Overview

Deoxyribonucleic acid (DNA), which consists of strands of nucleotides with purine or pyrimidine nitrogenous bases, allows for the transmission of genetic information from one generation to another.  The expression of the information encoded in DNA is mediated by ribonucleic acid (RNA).  The central dogma of molecular biology describes the flow of genetic information from DNA to RNA to protein ( Figure 1).  This directional process underlies gene expression and involves 2 major stages: transcription (from DNA to RNA) and translation (from RNA to protein).  Unlike in prokaryotes (which generally do not have membrane-bound organelles), these processes are compartmentalized in eukaryotes, with transcription occurring in the nucleus and translation occurring in the cytoplasm.
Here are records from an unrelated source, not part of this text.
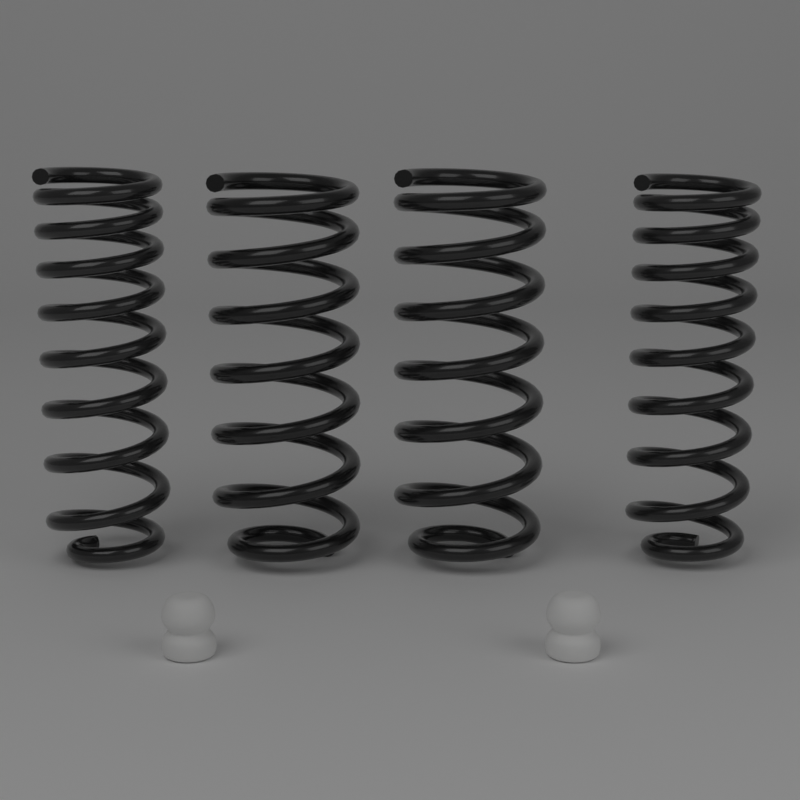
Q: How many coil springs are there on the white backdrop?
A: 4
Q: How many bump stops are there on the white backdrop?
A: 2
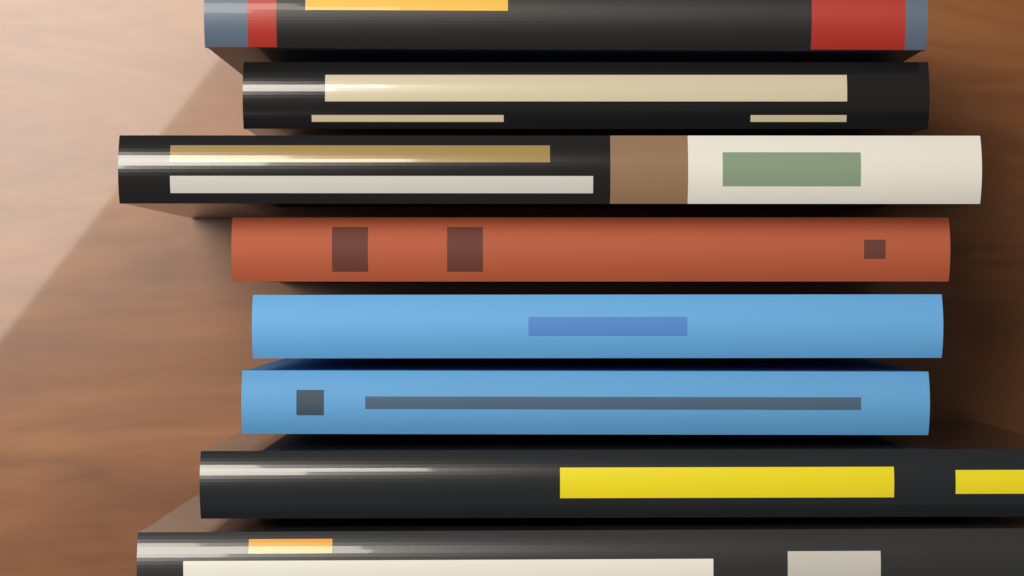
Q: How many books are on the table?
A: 8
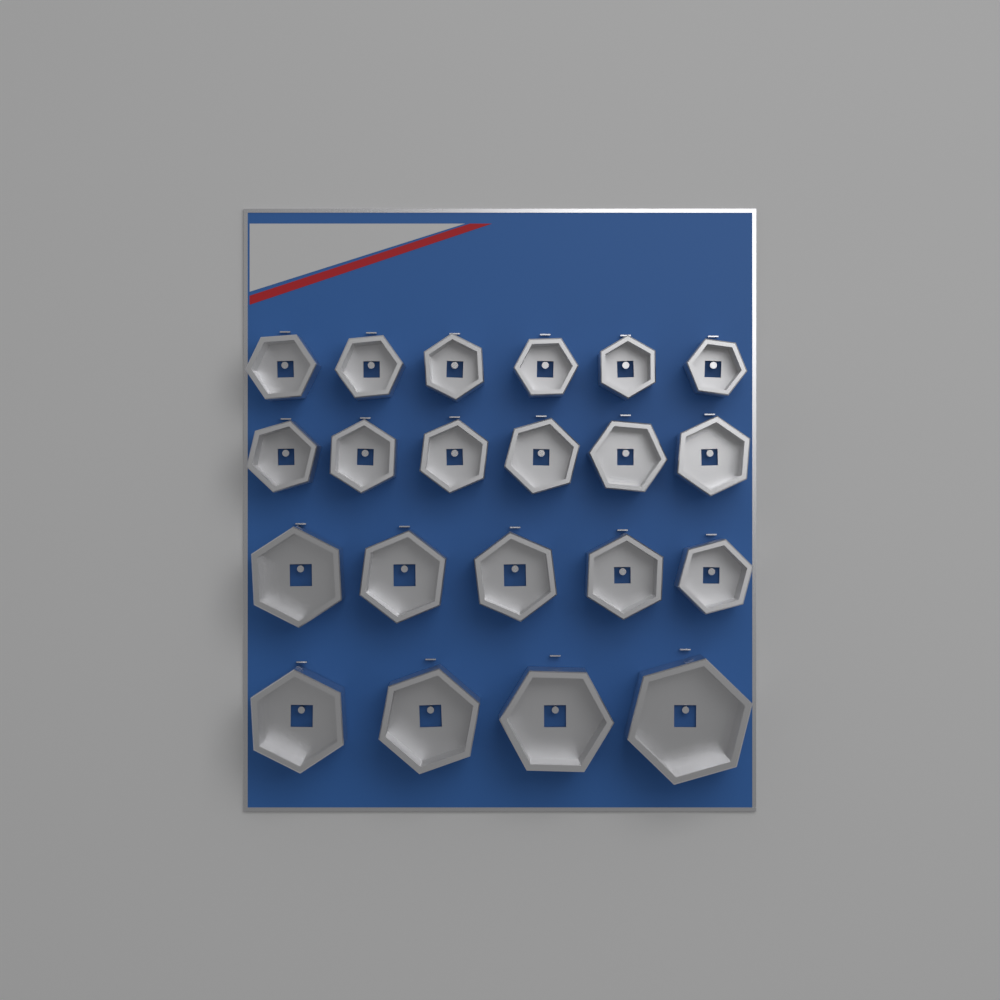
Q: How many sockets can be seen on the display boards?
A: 21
DNA structure and replication

Nucleotide composition and base pairing

DNA consists of 2 strands of nucleotides that run in opposite directions (antiparallel) and twist around each other to form a right-handed double helix.  Each DNA strand is a polymer of deoxyribonucleotides, which are composed of deoxyribose sugar, a phosphate group, and a nitrogenous base (adenine [A], guanine [G], cytosine [C], or thymine [T]).  Nitrogenous bases are either purines (A and G; containing 2 rings) or pyrimidines (C and T; containing 1 ring).  Complementary base pairing occurs between the nitrogenous bases of opposite strands: A pairs with T, and G pairs with C.  RNA is similar in structure to DNA but contains ribose sugar (instead of deoxyribose sugar) and uracil (U) (instead of T).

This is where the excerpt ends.